Riechende und hörende Leuchten
Ein inzwischen schon alter Hut sind Präsenzsensoren, die das Licht am Arbeitsplatz selbstständig an- und ausschalten. Ebenfalls schon länger gibt es Sensoren, die einfallendes Tageslicht messen, um die Beleuchtung im Raum zu dimmen, wenn viel Sonnenlicht ins Innere fällt, und heller zu stellen, wenn sich der Himmel bewölkt. Zu diesen zweien kommen immer weitere Messfühler hinzu. Sie können die Temperatur und die Luftfeuchtigkeit direkt am Arbeitsplatz messen, den CO2-Gehalt in der Luft bestimmen oder sogar „riechen“, also VOCs (Volatile Organic Compounds) aufspüren. Solche flüchtigen organischen Verbindungen entströmen Kunststoffen, Möbeln und Reinigungsmitteln, aber auch Lebensmitteln und uns Menschen. Der Achselschweiß lässt grüßen. Ach ja, „hören“ können manche Leuchten mittlerweile ebenfalls. Zumtobel zeigte eine Stehleuchte, in der ein Mikrofon als Lautstärkesensor integriert war.
Gute Luft dank guter Leuchte
Bleibt die Frage, wofür die Leuchten all diese Daten erheben. Häufig tun sie es als Teil der gesamten Gebäudesteuerung. Merkt die Leuchte, dass die Luftqualität im Raum abnimmt, gibt sie diese Informationen an die Lüftungs- oder Klimaanlage weiter, die ihre Leistung entsprechend anpasst. Damit kann die Arbeitsqualität im Büro verbessert und der Stromverbrauch gesenkt werden, weil nur in dem Maße gelüftet und gekühlt wird, in dem es nötig ist. Energieeinsparungen werden auch auf dem Stammgebiet der Beleuchtung möglich, wenn das Licht nur dann brennt, wenn es muss, und nicht heller, als es das natürliche Tageslicht erfordert. Das ist der eher klassische Teil der digitalisierten Beleuchtung: ein kybernetischer Regelkreis.

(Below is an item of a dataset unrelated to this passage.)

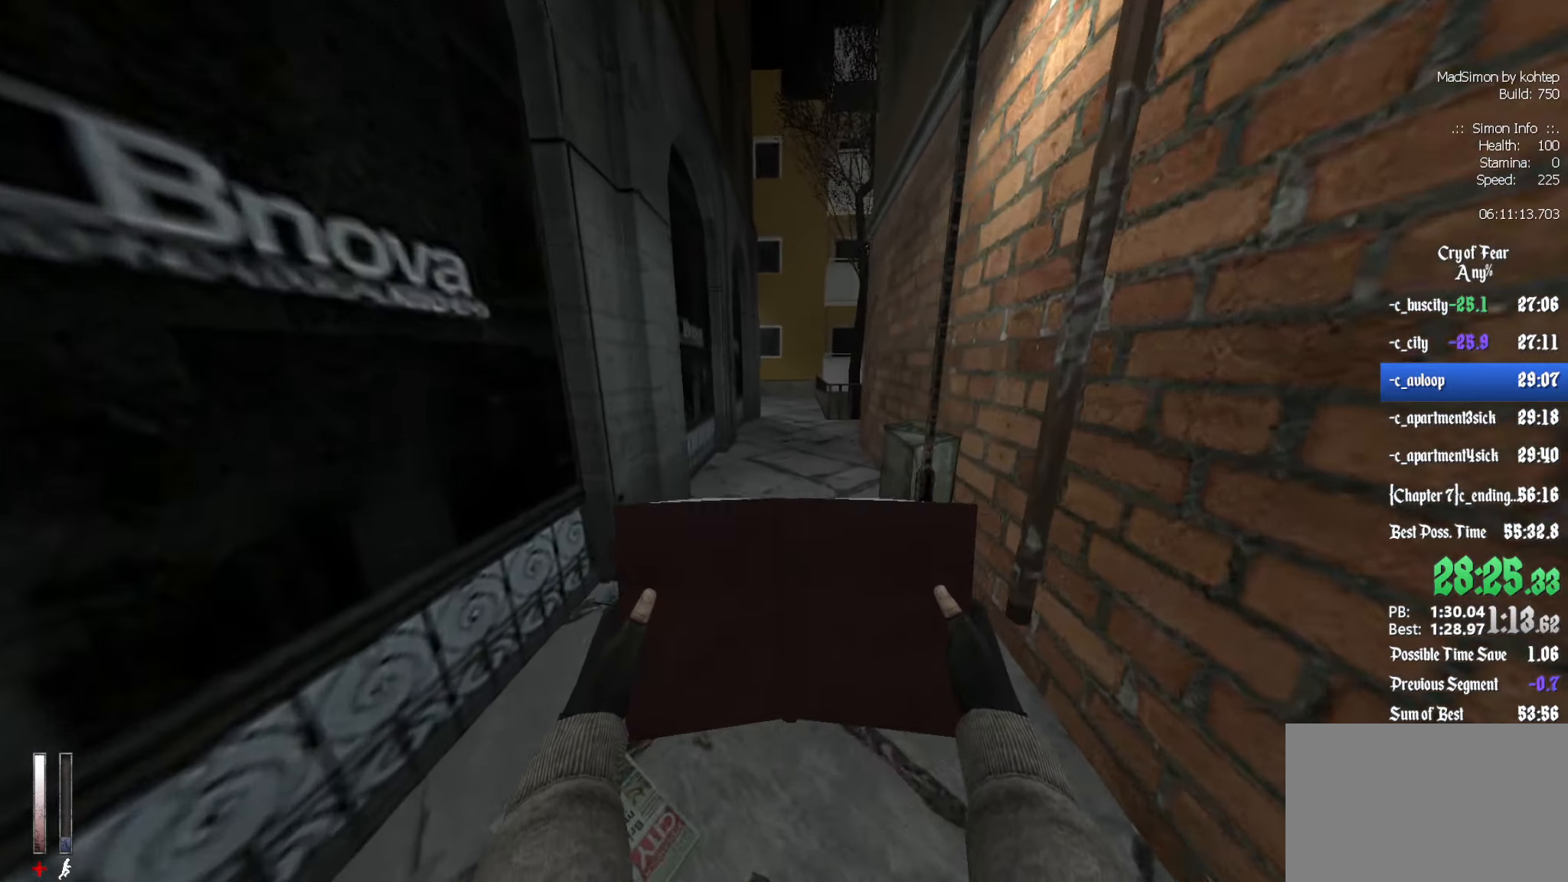
{"keys": ["s"], "mouse": [], "events": [[266, "d", "down"], [266, "z", "up"], [400, "s", "down"], [450, "d", "up"]]}
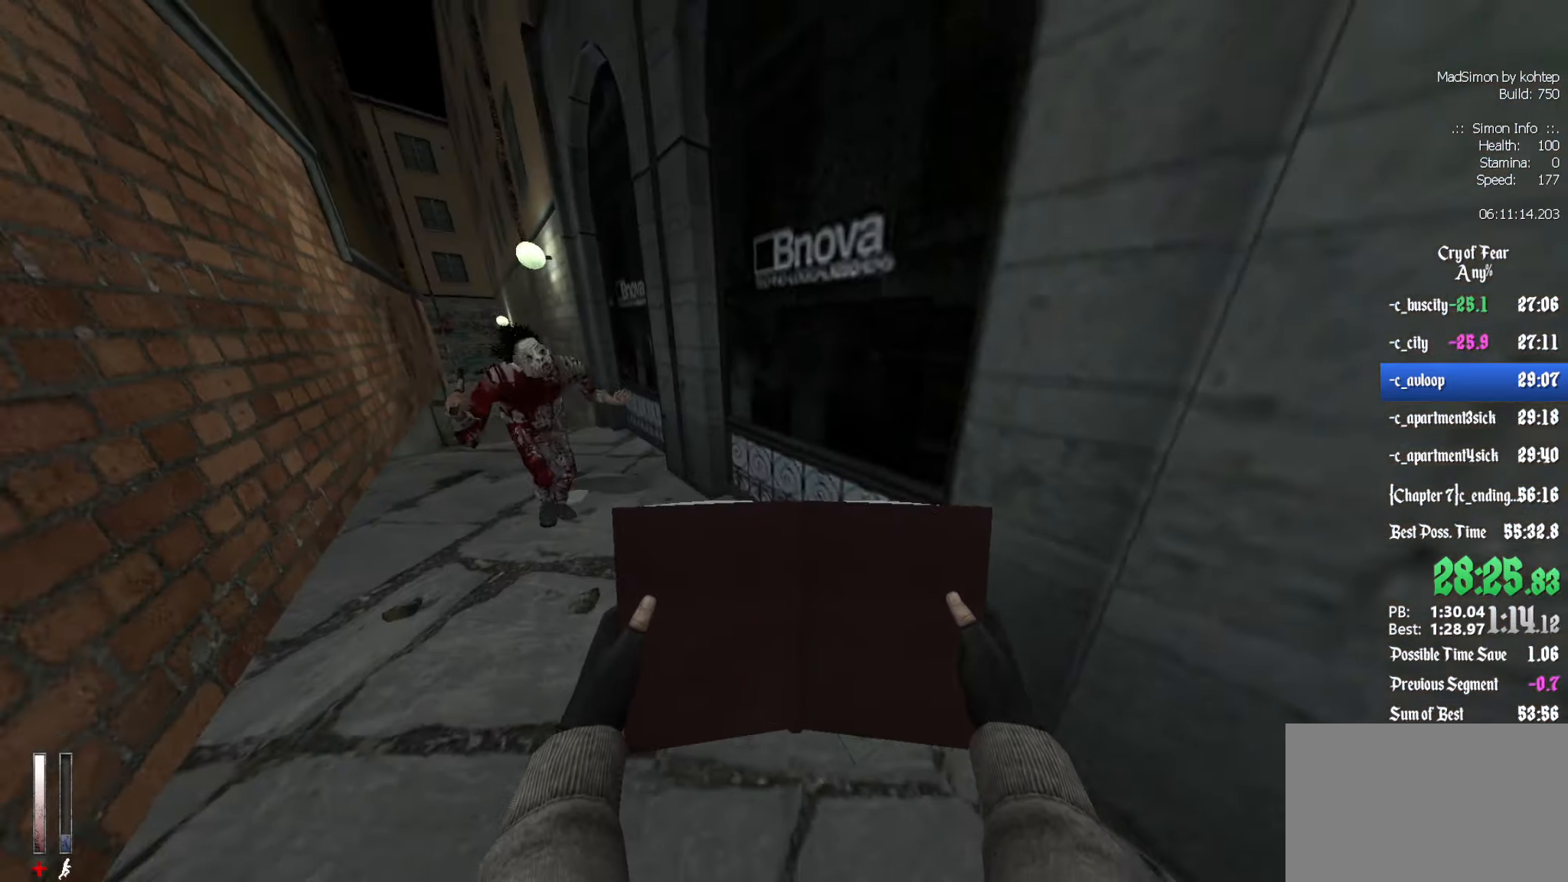
{"keys": ["s"], "mouse": [], "events": [[266, "d", "down"], [500, "d", "up"]]}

Visualisierung der Arbeitsplatzbelegung
Mit den Informationen lässt sich jedoch noch bedeutend mehr machen. Beispiel Präsenzsensor: Seine gewonnenen Daten können nicht nur dafür verwendet werden, um das Licht ein- und auszuschalten. Ebenso gut lässt sich mit ihnen visualisieren, welche Bereiche des Bürogebäudes zu welcher Zeit wie stark frequentiert sind. Hier kommen die Bildschirme ins Spiel, die auf vielen Ständen der Light + Building zu sehen waren. Sie zeigten die Etagengrundrisse imaginärer und teils auch realer Bürogebäude, samt eingezeichneter Arbeitsplätze, Besprechungsecken und Meetingräume. Farblich ist markiert, wie stark sie jeweils frequentiert werden – gerade im Moment oder zu einer beliebigen Zeit in der Vergangenheit. Vor allem das Facility-Management ist an solchen Daten interessiert. Erkennt es, dass viele Arbeitsplätze nicht oder nur kurze Zeit genutzt werden, lassen sich diese einsparen oder anders nutzen. Stand ein Meetingraum den ganzen Tag über leer, muss er abends nicht geputzt werden. Und sieht der Facility-Manager, dass einzelne Büroteile nicht belegt sind, kann er den Reinigungsservice dort tagsüber putzen lassen und damit Nachtzuschläge sparen.
Leuchten weisen den Weg
Im Idealfall hat auch der Büroangestellte etwas von den Daten. Wird nach dem Prinzip des Desk-Sharings – also ohne fest zugewiesenen Schreibtisch – gearbeitet, kann er auf dem Weg ins Büro sehen, wo ein Arbeitsplatz frei ist und diesen mitunter sogar gleich buchen. Gleiches gilt für Meetingräume. Mit noch mehr Sensoren wird noch mehr möglich, Stichwort Indoor-Navigation. Erkennt die Leuchte den Mitarbeiter (sei es über eine Chipkarte oder das Bluetooth-Signal seines Smartphones), kann er innerhalb des Gebäudes zum gewünschten Ort geführt werden. Entweder à la Google Maps per Gebäudeplan auf dem Smartphone oder sogar per Licht: Ein Leuchtenband in der Decke zeigt den Weg in die richtige Richtung, indem es seine Lichtfarbe oder seine Lichthelligkeit ändert. Der Mitarbeiter muss dann nur noch dem Licht folgen. Glamox tüftelt an solch einer Lösung.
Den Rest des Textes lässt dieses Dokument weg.